Le tourisme en Thaïlande traverse une période de transition. Ce n'est pas une crise, mais une recomposition. Pour le voyageur francophone bien informé, c'est même une opportunité : visiter un pays magnifique dans de meilleures conditions qu'aux heures de grande affluence, tout en bénéficiant d'une offre hôtelière et gastronomique qui reste l'une des meilleures d'Asie du Sud-Est.
FAQ - Tourisme en Thaïlande 2026
Le tourisme en Thaïlande est-il en baisse en 2026 ?
Oui, les deux premiers mois de 2026 enregistrent 6,5 millions de visiteurs étrangers, soit une baisse de plus de 4%. En 2025, la Thaïlande avait accueilli 32,9 millions de visiteurs au total, déjà en recul d'environ 7% par rapport aux projections.
La guerre en Iran affecte-t-elle les vols vers la Thaïlande ?
Oui. Depuis mars 2026, plusieurs compagnies dont Air France ont été contraintes d'annuler ou de modifier des vols transitant par le Moyen-Orient. Le Quai d'Orsay a publié une alerte le 13 mars 2026. Des vols de rapatriement supplémentaires ont été affrétés pour les voyageurs bloqués.

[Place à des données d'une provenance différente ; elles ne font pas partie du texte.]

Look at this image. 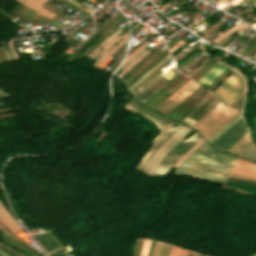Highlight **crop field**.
<instances>
[{
	"instance_id": "8a807250",
	"label": "crop field",
	"mask_w": 256,
	"mask_h": 256,
	"mask_svg": "<svg viewBox=\"0 0 256 256\" xmlns=\"http://www.w3.org/2000/svg\"><path fill=\"white\" fill-rule=\"evenodd\" d=\"M247 127L242 118L237 120L233 125H231L227 130H225L221 135H219L216 139L212 141L213 145L226 150L230 147L234 142H236L239 138H241L244 134H246ZM254 149L250 139L249 134L243 136L240 140H238L234 145H232L227 151L239 154L246 155Z\"/></svg>"
},
{
	"instance_id": "ac0d7876",
	"label": "crop field",
	"mask_w": 256,
	"mask_h": 256,
	"mask_svg": "<svg viewBox=\"0 0 256 256\" xmlns=\"http://www.w3.org/2000/svg\"><path fill=\"white\" fill-rule=\"evenodd\" d=\"M238 113L225 107L223 104L216 106L211 112H209L203 119H201L196 125L193 126L196 130L200 131L207 139L211 137L215 132L227 124L231 119H233ZM240 117V114L236 116L232 121L220 129L216 134H214L208 140L214 139L223 130H225L229 125H231L236 119Z\"/></svg>"
},
{
	"instance_id": "34b2d1b8",
	"label": "crop field",
	"mask_w": 256,
	"mask_h": 256,
	"mask_svg": "<svg viewBox=\"0 0 256 256\" xmlns=\"http://www.w3.org/2000/svg\"><path fill=\"white\" fill-rule=\"evenodd\" d=\"M207 172H214L222 175H227L228 170H224L221 168H217L214 166H210L207 164L195 162L186 159L175 171L176 174L186 175L190 177L210 180L214 182L223 183L225 178L224 176H220L213 173H206ZM230 172V171H229Z\"/></svg>"
},
{
	"instance_id": "412701ff",
	"label": "crop field",
	"mask_w": 256,
	"mask_h": 256,
	"mask_svg": "<svg viewBox=\"0 0 256 256\" xmlns=\"http://www.w3.org/2000/svg\"><path fill=\"white\" fill-rule=\"evenodd\" d=\"M243 91V82L235 73L229 77L218 89L213 93L228 106L237 100Z\"/></svg>"
},
{
	"instance_id": "f4fd0767",
	"label": "crop field",
	"mask_w": 256,
	"mask_h": 256,
	"mask_svg": "<svg viewBox=\"0 0 256 256\" xmlns=\"http://www.w3.org/2000/svg\"><path fill=\"white\" fill-rule=\"evenodd\" d=\"M199 86L200 85L190 80L180 89L174 92L171 96H169L160 105H158L155 109L166 114Z\"/></svg>"
},
{
	"instance_id": "dd49c442",
	"label": "crop field",
	"mask_w": 256,
	"mask_h": 256,
	"mask_svg": "<svg viewBox=\"0 0 256 256\" xmlns=\"http://www.w3.org/2000/svg\"><path fill=\"white\" fill-rule=\"evenodd\" d=\"M188 80L189 79L179 73L175 78H173L168 84H166L162 89H160L143 104L154 108Z\"/></svg>"
},
{
	"instance_id": "e52e79f7",
	"label": "crop field",
	"mask_w": 256,
	"mask_h": 256,
	"mask_svg": "<svg viewBox=\"0 0 256 256\" xmlns=\"http://www.w3.org/2000/svg\"><path fill=\"white\" fill-rule=\"evenodd\" d=\"M10 13L24 19V20H27L31 23H34V24H38V25H41L43 26V24L45 22H49L59 28H62V27H66L65 25L61 24V23H58L52 19H49L43 15H40L26 7H24L23 5L19 4L15 9H13Z\"/></svg>"
},
{
	"instance_id": "d8731c3e",
	"label": "crop field",
	"mask_w": 256,
	"mask_h": 256,
	"mask_svg": "<svg viewBox=\"0 0 256 256\" xmlns=\"http://www.w3.org/2000/svg\"><path fill=\"white\" fill-rule=\"evenodd\" d=\"M219 103L220 102L212 96L182 121L192 127Z\"/></svg>"
},
{
	"instance_id": "5a996713",
	"label": "crop field",
	"mask_w": 256,
	"mask_h": 256,
	"mask_svg": "<svg viewBox=\"0 0 256 256\" xmlns=\"http://www.w3.org/2000/svg\"><path fill=\"white\" fill-rule=\"evenodd\" d=\"M214 157H215V159H210L208 157H205L203 155H200V154H197V153L193 152L188 157V159H192V160H195V161L211 164V165L218 166V167L228 169V170H230L232 168L233 164H234V161H230V160L223 159V158L216 157V156H214Z\"/></svg>"
},
{
	"instance_id": "3316defc",
	"label": "crop field",
	"mask_w": 256,
	"mask_h": 256,
	"mask_svg": "<svg viewBox=\"0 0 256 256\" xmlns=\"http://www.w3.org/2000/svg\"><path fill=\"white\" fill-rule=\"evenodd\" d=\"M227 67L221 65L220 63H216L213 67H211L202 77H200L196 82L199 84H207L211 85L226 69Z\"/></svg>"
},
{
	"instance_id": "28ad6ade",
	"label": "crop field",
	"mask_w": 256,
	"mask_h": 256,
	"mask_svg": "<svg viewBox=\"0 0 256 256\" xmlns=\"http://www.w3.org/2000/svg\"><path fill=\"white\" fill-rule=\"evenodd\" d=\"M195 152H198L200 154H205V155H208L210 157H213L214 155H217V156H221V157H224V158H227V159H231V160H234V161L237 158L236 156L229 155V154L217 151V150L209 147L206 144L205 141L195 150Z\"/></svg>"
},
{
	"instance_id": "d1516ede",
	"label": "crop field",
	"mask_w": 256,
	"mask_h": 256,
	"mask_svg": "<svg viewBox=\"0 0 256 256\" xmlns=\"http://www.w3.org/2000/svg\"><path fill=\"white\" fill-rule=\"evenodd\" d=\"M1 204V203H0ZM5 209V208H4ZM3 209V207L0 205V220L3 222V224L10 229L13 233L21 230L18 225L13 221V219L8 215V213Z\"/></svg>"
},
{
	"instance_id": "22f410ed",
	"label": "crop field",
	"mask_w": 256,
	"mask_h": 256,
	"mask_svg": "<svg viewBox=\"0 0 256 256\" xmlns=\"http://www.w3.org/2000/svg\"><path fill=\"white\" fill-rule=\"evenodd\" d=\"M216 62L212 60H208L202 67H200L194 74H192L189 78L193 80H197L200 76H202L211 66H213Z\"/></svg>"
},
{
	"instance_id": "cbeb9de0",
	"label": "crop field",
	"mask_w": 256,
	"mask_h": 256,
	"mask_svg": "<svg viewBox=\"0 0 256 256\" xmlns=\"http://www.w3.org/2000/svg\"><path fill=\"white\" fill-rule=\"evenodd\" d=\"M232 172L256 179V172L234 165Z\"/></svg>"
},
{
	"instance_id": "5142ce71",
	"label": "crop field",
	"mask_w": 256,
	"mask_h": 256,
	"mask_svg": "<svg viewBox=\"0 0 256 256\" xmlns=\"http://www.w3.org/2000/svg\"><path fill=\"white\" fill-rule=\"evenodd\" d=\"M236 165L243 166L256 171V163H252L244 159L239 158L238 161L236 162Z\"/></svg>"
},
{
	"instance_id": "d9b57169",
	"label": "crop field",
	"mask_w": 256,
	"mask_h": 256,
	"mask_svg": "<svg viewBox=\"0 0 256 256\" xmlns=\"http://www.w3.org/2000/svg\"><path fill=\"white\" fill-rule=\"evenodd\" d=\"M168 54V51L165 52L161 57H159L154 63H152L147 69H145L139 76H137L132 82L128 84L130 86L132 83H134L137 79H139L142 75H144L150 68H152L158 61H160L162 58H164Z\"/></svg>"
},
{
	"instance_id": "733c2abd",
	"label": "crop field",
	"mask_w": 256,
	"mask_h": 256,
	"mask_svg": "<svg viewBox=\"0 0 256 256\" xmlns=\"http://www.w3.org/2000/svg\"><path fill=\"white\" fill-rule=\"evenodd\" d=\"M164 72V71H163ZM161 70L156 73L153 77H151L148 81H146L142 86H140L133 95L135 96L138 92H140L143 88H145L149 83H151L154 79H156L160 74L163 73Z\"/></svg>"
},
{
	"instance_id": "4a817a6b",
	"label": "crop field",
	"mask_w": 256,
	"mask_h": 256,
	"mask_svg": "<svg viewBox=\"0 0 256 256\" xmlns=\"http://www.w3.org/2000/svg\"><path fill=\"white\" fill-rule=\"evenodd\" d=\"M186 254L187 250L179 249L173 246L169 256H186Z\"/></svg>"
},
{
	"instance_id": "bc2a9ffb",
	"label": "crop field",
	"mask_w": 256,
	"mask_h": 256,
	"mask_svg": "<svg viewBox=\"0 0 256 256\" xmlns=\"http://www.w3.org/2000/svg\"><path fill=\"white\" fill-rule=\"evenodd\" d=\"M171 55L169 54L166 56L163 60H161L156 66H154L149 72H147L144 76H142L138 81H136L133 85H131L129 88L130 90L138 84L143 78H145L149 73H151L156 67H158L161 63H163L166 59H168Z\"/></svg>"
},
{
	"instance_id": "214f88e0",
	"label": "crop field",
	"mask_w": 256,
	"mask_h": 256,
	"mask_svg": "<svg viewBox=\"0 0 256 256\" xmlns=\"http://www.w3.org/2000/svg\"><path fill=\"white\" fill-rule=\"evenodd\" d=\"M71 251L72 250H71L70 246L68 245V246H66V247H64V248H62V249H60V250H58V251L48 255V256H61V255H64L66 253H69Z\"/></svg>"
},
{
	"instance_id": "92a150f3",
	"label": "crop field",
	"mask_w": 256,
	"mask_h": 256,
	"mask_svg": "<svg viewBox=\"0 0 256 256\" xmlns=\"http://www.w3.org/2000/svg\"><path fill=\"white\" fill-rule=\"evenodd\" d=\"M2 47H3V50H4V52H5V55H6L7 60H8V61L15 60L14 57H13V55H12V52H11L9 46H8V44H7V45H3Z\"/></svg>"
},
{
	"instance_id": "dafd665d",
	"label": "crop field",
	"mask_w": 256,
	"mask_h": 256,
	"mask_svg": "<svg viewBox=\"0 0 256 256\" xmlns=\"http://www.w3.org/2000/svg\"><path fill=\"white\" fill-rule=\"evenodd\" d=\"M171 247H172L171 245H167V244L163 243V246H162L159 256H168Z\"/></svg>"
},
{
	"instance_id": "00972430",
	"label": "crop field",
	"mask_w": 256,
	"mask_h": 256,
	"mask_svg": "<svg viewBox=\"0 0 256 256\" xmlns=\"http://www.w3.org/2000/svg\"><path fill=\"white\" fill-rule=\"evenodd\" d=\"M138 242H139V240H138V239H136V242H135V248H134V254H133V256H136L137 247H138ZM142 242H143V240H140V242H139V247H138V252H137V256H139V254H140V252H141Z\"/></svg>"
},
{
	"instance_id": "a9b5d70f",
	"label": "crop field",
	"mask_w": 256,
	"mask_h": 256,
	"mask_svg": "<svg viewBox=\"0 0 256 256\" xmlns=\"http://www.w3.org/2000/svg\"><path fill=\"white\" fill-rule=\"evenodd\" d=\"M158 244H159V243L155 242V244H154V248H153V252H152V255H151V256H154V254H155V251H156V249H157ZM161 244H162V243H160V244H159V246H158V249H157V251H156L155 256H158L159 251H160V248H161Z\"/></svg>"
},
{
	"instance_id": "4177f3b9",
	"label": "crop field",
	"mask_w": 256,
	"mask_h": 256,
	"mask_svg": "<svg viewBox=\"0 0 256 256\" xmlns=\"http://www.w3.org/2000/svg\"><path fill=\"white\" fill-rule=\"evenodd\" d=\"M241 98H242V96L231 106V108L239 111L240 104H241Z\"/></svg>"
},
{
	"instance_id": "730fd06b",
	"label": "crop field",
	"mask_w": 256,
	"mask_h": 256,
	"mask_svg": "<svg viewBox=\"0 0 256 256\" xmlns=\"http://www.w3.org/2000/svg\"><path fill=\"white\" fill-rule=\"evenodd\" d=\"M231 17L227 18L226 20H224L223 22H221L220 24H218L217 26H215L214 28H212L211 30H209L207 33H205L202 37H205L206 35H208L209 33H211L213 30H215L216 28H218L219 26H221L223 23H225L226 21H228Z\"/></svg>"
},
{
	"instance_id": "eef30255",
	"label": "crop field",
	"mask_w": 256,
	"mask_h": 256,
	"mask_svg": "<svg viewBox=\"0 0 256 256\" xmlns=\"http://www.w3.org/2000/svg\"><path fill=\"white\" fill-rule=\"evenodd\" d=\"M107 135H108V134L105 133V134L101 137V139L95 144V146L97 147Z\"/></svg>"
},
{
	"instance_id": "ae1a2a85",
	"label": "crop field",
	"mask_w": 256,
	"mask_h": 256,
	"mask_svg": "<svg viewBox=\"0 0 256 256\" xmlns=\"http://www.w3.org/2000/svg\"><path fill=\"white\" fill-rule=\"evenodd\" d=\"M195 109V107H193L191 110H189L186 114H184L181 118H179L178 120L181 121L184 117H186L191 111H193Z\"/></svg>"
},
{
	"instance_id": "d3111659",
	"label": "crop field",
	"mask_w": 256,
	"mask_h": 256,
	"mask_svg": "<svg viewBox=\"0 0 256 256\" xmlns=\"http://www.w3.org/2000/svg\"><path fill=\"white\" fill-rule=\"evenodd\" d=\"M67 1L71 2L72 4L76 5L77 7H79L81 5L80 3H78V2H76L74 0H67Z\"/></svg>"
},
{
	"instance_id": "750c4746",
	"label": "crop field",
	"mask_w": 256,
	"mask_h": 256,
	"mask_svg": "<svg viewBox=\"0 0 256 256\" xmlns=\"http://www.w3.org/2000/svg\"><path fill=\"white\" fill-rule=\"evenodd\" d=\"M14 115H17V113L7 114V115H0V118L10 117V116H14Z\"/></svg>"
},
{
	"instance_id": "bd1437ed",
	"label": "crop field",
	"mask_w": 256,
	"mask_h": 256,
	"mask_svg": "<svg viewBox=\"0 0 256 256\" xmlns=\"http://www.w3.org/2000/svg\"><path fill=\"white\" fill-rule=\"evenodd\" d=\"M249 0H241L238 4H245V3H247ZM256 2V0L255 1H253L252 3H255Z\"/></svg>"
},
{
	"instance_id": "1d83c4d3",
	"label": "crop field",
	"mask_w": 256,
	"mask_h": 256,
	"mask_svg": "<svg viewBox=\"0 0 256 256\" xmlns=\"http://www.w3.org/2000/svg\"><path fill=\"white\" fill-rule=\"evenodd\" d=\"M240 0H232L230 3H235L237 4Z\"/></svg>"
},
{
	"instance_id": "120bbe31",
	"label": "crop field",
	"mask_w": 256,
	"mask_h": 256,
	"mask_svg": "<svg viewBox=\"0 0 256 256\" xmlns=\"http://www.w3.org/2000/svg\"><path fill=\"white\" fill-rule=\"evenodd\" d=\"M254 124H255V127H256V118H254Z\"/></svg>"
},
{
	"instance_id": "d32e631a",
	"label": "crop field",
	"mask_w": 256,
	"mask_h": 256,
	"mask_svg": "<svg viewBox=\"0 0 256 256\" xmlns=\"http://www.w3.org/2000/svg\"><path fill=\"white\" fill-rule=\"evenodd\" d=\"M253 48H255V47H253ZM253 48H251V49H253ZM251 49H250V50H251ZM250 50H248V51H250ZM248 51H247V52H248ZM247 52H245L244 54H246ZM244 54H242V56H243Z\"/></svg>"
},
{
	"instance_id": "5866460e",
	"label": "crop field",
	"mask_w": 256,
	"mask_h": 256,
	"mask_svg": "<svg viewBox=\"0 0 256 256\" xmlns=\"http://www.w3.org/2000/svg\"><path fill=\"white\" fill-rule=\"evenodd\" d=\"M210 95H211V94H210ZM210 95H209V96H210ZM209 96H207V97H209ZM207 97H206V98H207ZM206 98H205V99H206ZM205 99H204V100H205ZM204 100H203V101H204ZM203 101H201V102H203ZM201 102H200V103H201ZM200 103H199V104H200ZM199 104H198V105H199Z\"/></svg>"
},
{
	"instance_id": "028f5c9d",
	"label": "crop field",
	"mask_w": 256,
	"mask_h": 256,
	"mask_svg": "<svg viewBox=\"0 0 256 256\" xmlns=\"http://www.w3.org/2000/svg\"><path fill=\"white\" fill-rule=\"evenodd\" d=\"M195 256H200V255H198V254H195Z\"/></svg>"
},
{
	"instance_id": "e1f06a70",
	"label": "crop field",
	"mask_w": 256,
	"mask_h": 256,
	"mask_svg": "<svg viewBox=\"0 0 256 256\" xmlns=\"http://www.w3.org/2000/svg\"><path fill=\"white\" fill-rule=\"evenodd\" d=\"M254 256H256V254Z\"/></svg>"
},
{
	"instance_id": "0bd39190",
	"label": "crop field",
	"mask_w": 256,
	"mask_h": 256,
	"mask_svg": "<svg viewBox=\"0 0 256 256\" xmlns=\"http://www.w3.org/2000/svg\"><path fill=\"white\" fill-rule=\"evenodd\" d=\"M255 5H256V3H255Z\"/></svg>"
}]
</instances>
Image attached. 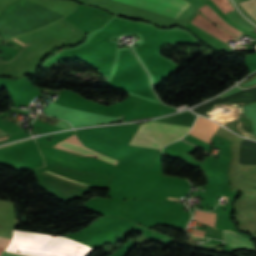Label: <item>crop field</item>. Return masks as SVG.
I'll return each instance as SVG.
<instances>
[{
    "mask_svg": "<svg viewBox=\"0 0 256 256\" xmlns=\"http://www.w3.org/2000/svg\"><path fill=\"white\" fill-rule=\"evenodd\" d=\"M200 9L203 14L208 17L212 22L223 28L224 30L238 36L242 32L236 30L235 28L229 26L225 21H223L214 11H212L206 4L201 6ZM199 10V11H200Z\"/></svg>",
    "mask_w": 256,
    "mask_h": 256,
    "instance_id": "obj_8",
    "label": "crop field"
},
{
    "mask_svg": "<svg viewBox=\"0 0 256 256\" xmlns=\"http://www.w3.org/2000/svg\"><path fill=\"white\" fill-rule=\"evenodd\" d=\"M10 240L11 239L9 238L0 237V247L5 248L9 244Z\"/></svg>",
    "mask_w": 256,
    "mask_h": 256,
    "instance_id": "obj_13",
    "label": "crop field"
},
{
    "mask_svg": "<svg viewBox=\"0 0 256 256\" xmlns=\"http://www.w3.org/2000/svg\"><path fill=\"white\" fill-rule=\"evenodd\" d=\"M223 239L233 247L254 249L250 239L232 230L223 231Z\"/></svg>",
    "mask_w": 256,
    "mask_h": 256,
    "instance_id": "obj_7",
    "label": "crop field"
},
{
    "mask_svg": "<svg viewBox=\"0 0 256 256\" xmlns=\"http://www.w3.org/2000/svg\"><path fill=\"white\" fill-rule=\"evenodd\" d=\"M219 8L225 13L234 12V9L232 8L231 4L228 0H213Z\"/></svg>",
    "mask_w": 256,
    "mask_h": 256,
    "instance_id": "obj_12",
    "label": "crop field"
},
{
    "mask_svg": "<svg viewBox=\"0 0 256 256\" xmlns=\"http://www.w3.org/2000/svg\"><path fill=\"white\" fill-rule=\"evenodd\" d=\"M54 147H57L59 149H62V150H65V151H68L70 153L80 155V156H83V157L91 155V156L97 157V158H99L103 161L117 164L116 160H114V159H112L108 156L101 155V154H99V153H97V152H95V151H93V150H91L87 147L77 146V145H74V144H71V143H68V142H65V141L57 143L56 145H54Z\"/></svg>",
    "mask_w": 256,
    "mask_h": 256,
    "instance_id": "obj_5",
    "label": "crop field"
},
{
    "mask_svg": "<svg viewBox=\"0 0 256 256\" xmlns=\"http://www.w3.org/2000/svg\"><path fill=\"white\" fill-rule=\"evenodd\" d=\"M214 217H215V213H205V212L195 211L192 219H195L200 222H203V223L213 226L214 225Z\"/></svg>",
    "mask_w": 256,
    "mask_h": 256,
    "instance_id": "obj_10",
    "label": "crop field"
},
{
    "mask_svg": "<svg viewBox=\"0 0 256 256\" xmlns=\"http://www.w3.org/2000/svg\"><path fill=\"white\" fill-rule=\"evenodd\" d=\"M179 19L188 3L183 0H116Z\"/></svg>",
    "mask_w": 256,
    "mask_h": 256,
    "instance_id": "obj_3",
    "label": "crop field"
},
{
    "mask_svg": "<svg viewBox=\"0 0 256 256\" xmlns=\"http://www.w3.org/2000/svg\"><path fill=\"white\" fill-rule=\"evenodd\" d=\"M195 117H196L195 115L186 111V112H183L180 114L170 116L168 118L159 119V121L192 126V124L195 120Z\"/></svg>",
    "mask_w": 256,
    "mask_h": 256,
    "instance_id": "obj_9",
    "label": "crop field"
},
{
    "mask_svg": "<svg viewBox=\"0 0 256 256\" xmlns=\"http://www.w3.org/2000/svg\"><path fill=\"white\" fill-rule=\"evenodd\" d=\"M50 167L54 168V169H57V170H60V171H63V172H66V173H70V174L85 178L82 171L77 170V169H73V168H70V167H67V166H64V165H61V164L51 162V161H50ZM41 172H44V173L62 178L64 180H67V181H70V182H73V183H76V184H79V185H82V186L88 184L87 181H85V180H82V179H79V178H76V177H73V176H70V175H66V174L51 170V169L44 170V171H41ZM41 172H40V174H41L42 177L60 182L62 184H65V185H68V186H71V187H74V188H77V189L82 188V186H79V185L61 180L59 178H56V177H53V176H50V175H47V174H44V173H41Z\"/></svg>",
    "mask_w": 256,
    "mask_h": 256,
    "instance_id": "obj_4",
    "label": "crop field"
},
{
    "mask_svg": "<svg viewBox=\"0 0 256 256\" xmlns=\"http://www.w3.org/2000/svg\"><path fill=\"white\" fill-rule=\"evenodd\" d=\"M241 5L256 20V0H249L241 3Z\"/></svg>",
    "mask_w": 256,
    "mask_h": 256,
    "instance_id": "obj_11",
    "label": "crop field"
},
{
    "mask_svg": "<svg viewBox=\"0 0 256 256\" xmlns=\"http://www.w3.org/2000/svg\"><path fill=\"white\" fill-rule=\"evenodd\" d=\"M189 130L190 127L149 121L142 123L130 144L161 149L184 136Z\"/></svg>",
    "mask_w": 256,
    "mask_h": 256,
    "instance_id": "obj_1",
    "label": "crop field"
},
{
    "mask_svg": "<svg viewBox=\"0 0 256 256\" xmlns=\"http://www.w3.org/2000/svg\"><path fill=\"white\" fill-rule=\"evenodd\" d=\"M192 23L206 30L207 32L211 33L212 35H214L215 37L219 38L224 42L231 38H236L231 34L227 33L226 31H224L223 29L219 28L218 26L214 25L213 23L209 22L199 14Z\"/></svg>",
    "mask_w": 256,
    "mask_h": 256,
    "instance_id": "obj_6",
    "label": "crop field"
},
{
    "mask_svg": "<svg viewBox=\"0 0 256 256\" xmlns=\"http://www.w3.org/2000/svg\"><path fill=\"white\" fill-rule=\"evenodd\" d=\"M169 199H173V198H169ZM175 200H178V199H175Z\"/></svg>",
    "mask_w": 256,
    "mask_h": 256,
    "instance_id": "obj_14",
    "label": "crop field"
},
{
    "mask_svg": "<svg viewBox=\"0 0 256 256\" xmlns=\"http://www.w3.org/2000/svg\"><path fill=\"white\" fill-rule=\"evenodd\" d=\"M69 37L73 36L53 24L41 30L26 33L24 35L15 37L14 39L24 44H22L23 46L20 45L21 43L18 44L19 42L14 39L13 40L18 43L12 41L11 39L9 41L26 49L30 53H33L36 50L42 49L46 46H49L53 43H56L62 39ZM24 49L18 54V56L13 61L10 62L11 64H14L18 69L32 55Z\"/></svg>",
    "mask_w": 256,
    "mask_h": 256,
    "instance_id": "obj_2",
    "label": "crop field"
}]
</instances>
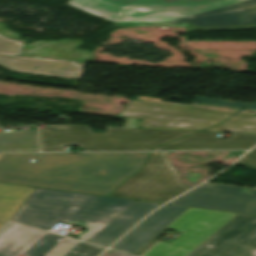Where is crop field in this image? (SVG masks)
I'll list each match as a JSON object with an SVG mask.
<instances>
[{
    "label": "crop field",
    "mask_w": 256,
    "mask_h": 256,
    "mask_svg": "<svg viewBox=\"0 0 256 256\" xmlns=\"http://www.w3.org/2000/svg\"><path fill=\"white\" fill-rule=\"evenodd\" d=\"M37 146V131L0 134V147Z\"/></svg>",
    "instance_id": "21"
},
{
    "label": "crop field",
    "mask_w": 256,
    "mask_h": 256,
    "mask_svg": "<svg viewBox=\"0 0 256 256\" xmlns=\"http://www.w3.org/2000/svg\"><path fill=\"white\" fill-rule=\"evenodd\" d=\"M250 191L204 183L169 204L256 214V196Z\"/></svg>",
    "instance_id": "7"
},
{
    "label": "crop field",
    "mask_w": 256,
    "mask_h": 256,
    "mask_svg": "<svg viewBox=\"0 0 256 256\" xmlns=\"http://www.w3.org/2000/svg\"><path fill=\"white\" fill-rule=\"evenodd\" d=\"M85 62L1 56L0 66L18 73L80 79Z\"/></svg>",
    "instance_id": "10"
},
{
    "label": "crop field",
    "mask_w": 256,
    "mask_h": 256,
    "mask_svg": "<svg viewBox=\"0 0 256 256\" xmlns=\"http://www.w3.org/2000/svg\"><path fill=\"white\" fill-rule=\"evenodd\" d=\"M41 146L107 144L106 133L94 134L89 126L55 125L40 130Z\"/></svg>",
    "instance_id": "14"
},
{
    "label": "crop field",
    "mask_w": 256,
    "mask_h": 256,
    "mask_svg": "<svg viewBox=\"0 0 256 256\" xmlns=\"http://www.w3.org/2000/svg\"><path fill=\"white\" fill-rule=\"evenodd\" d=\"M188 256H256V248L207 239Z\"/></svg>",
    "instance_id": "18"
},
{
    "label": "crop field",
    "mask_w": 256,
    "mask_h": 256,
    "mask_svg": "<svg viewBox=\"0 0 256 256\" xmlns=\"http://www.w3.org/2000/svg\"><path fill=\"white\" fill-rule=\"evenodd\" d=\"M186 209V207L163 206L130 231L112 248L134 254Z\"/></svg>",
    "instance_id": "11"
},
{
    "label": "crop field",
    "mask_w": 256,
    "mask_h": 256,
    "mask_svg": "<svg viewBox=\"0 0 256 256\" xmlns=\"http://www.w3.org/2000/svg\"><path fill=\"white\" fill-rule=\"evenodd\" d=\"M233 114L130 100L114 117L141 119L140 128L200 131Z\"/></svg>",
    "instance_id": "5"
},
{
    "label": "crop field",
    "mask_w": 256,
    "mask_h": 256,
    "mask_svg": "<svg viewBox=\"0 0 256 256\" xmlns=\"http://www.w3.org/2000/svg\"><path fill=\"white\" fill-rule=\"evenodd\" d=\"M148 154L39 153L36 163H28L26 158L34 157L36 153H2L0 171L118 185L139 170Z\"/></svg>",
    "instance_id": "2"
},
{
    "label": "crop field",
    "mask_w": 256,
    "mask_h": 256,
    "mask_svg": "<svg viewBox=\"0 0 256 256\" xmlns=\"http://www.w3.org/2000/svg\"><path fill=\"white\" fill-rule=\"evenodd\" d=\"M166 153L152 152L144 167L121 185L177 193L189 189L181 184L179 174L171 166Z\"/></svg>",
    "instance_id": "9"
},
{
    "label": "crop field",
    "mask_w": 256,
    "mask_h": 256,
    "mask_svg": "<svg viewBox=\"0 0 256 256\" xmlns=\"http://www.w3.org/2000/svg\"><path fill=\"white\" fill-rule=\"evenodd\" d=\"M247 108L248 109H256V102L251 104V105H249Z\"/></svg>",
    "instance_id": "29"
},
{
    "label": "crop field",
    "mask_w": 256,
    "mask_h": 256,
    "mask_svg": "<svg viewBox=\"0 0 256 256\" xmlns=\"http://www.w3.org/2000/svg\"><path fill=\"white\" fill-rule=\"evenodd\" d=\"M205 131L256 134V116L236 114L222 124Z\"/></svg>",
    "instance_id": "20"
},
{
    "label": "crop field",
    "mask_w": 256,
    "mask_h": 256,
    "mask_svg": "<svg viewBox=\"0 0 256 256\" xmlns=\"http://www.w3.org/2000/svg\"><path fill=\"white\" fill-rule=\"evenodd\" d=\"M78 240L10 222L0 230V256H61ZM105 248L79 242L65 256H97Z\"/></svg>",
    "instance_id": "4"
},
{
    "label": "crop field",
    "mask_w": 256,
    "mask_h": 256,
    "mask_svg": "<svg viewBox=\"0 0 256 256\" xmlns=\"http://www.w3.org/2000/svg\"><path fill=\"white\" fill-rule=\"evenodd\" d=\"M34 188L0 184V221H8Z\"/></svg>",
    "instance_id": "17"
},
{
    "label": "crop field",
    "mask_w": 256,
    "mask_h": 256,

Faut-il remplir le TDAC avant de partir en Thaïlande en 2026 ?
Oui, le TDAC (Thailand Digital Arrival Card) est obligatoire depuis 2025. Il se remplit en ligne avant le voyage, gratuitement. Ne pas le remplir peut entraîner des complications à l'arrivée.
Y a-t-il moins de monde dans les sites touristiques thaïlandais en ce moment ?
La fréquentation est globalement en retrait sur les grandes destinations balnéaires. Bangkok reste très animée. Pour les voyageurs qui préfèrent éviter les foules, c'est une période plutôt favorable, avec des hébergements parfois 10 à 20% moins chers qu'à la même période l'an dernier.
La Thaïlande reste-t-elle une destination sûre en 2026 ?
Oui. Les tensions géopolitiques actuelles concernent le Moyen-Orient, pas la Thaïlande. Le pays est globalement sûr pour les touristes. Il reste conseillé de consulter les avis aux voyageurs du Quai d'Orsay avant le départ et de souscrire une assurance voyage adaptée.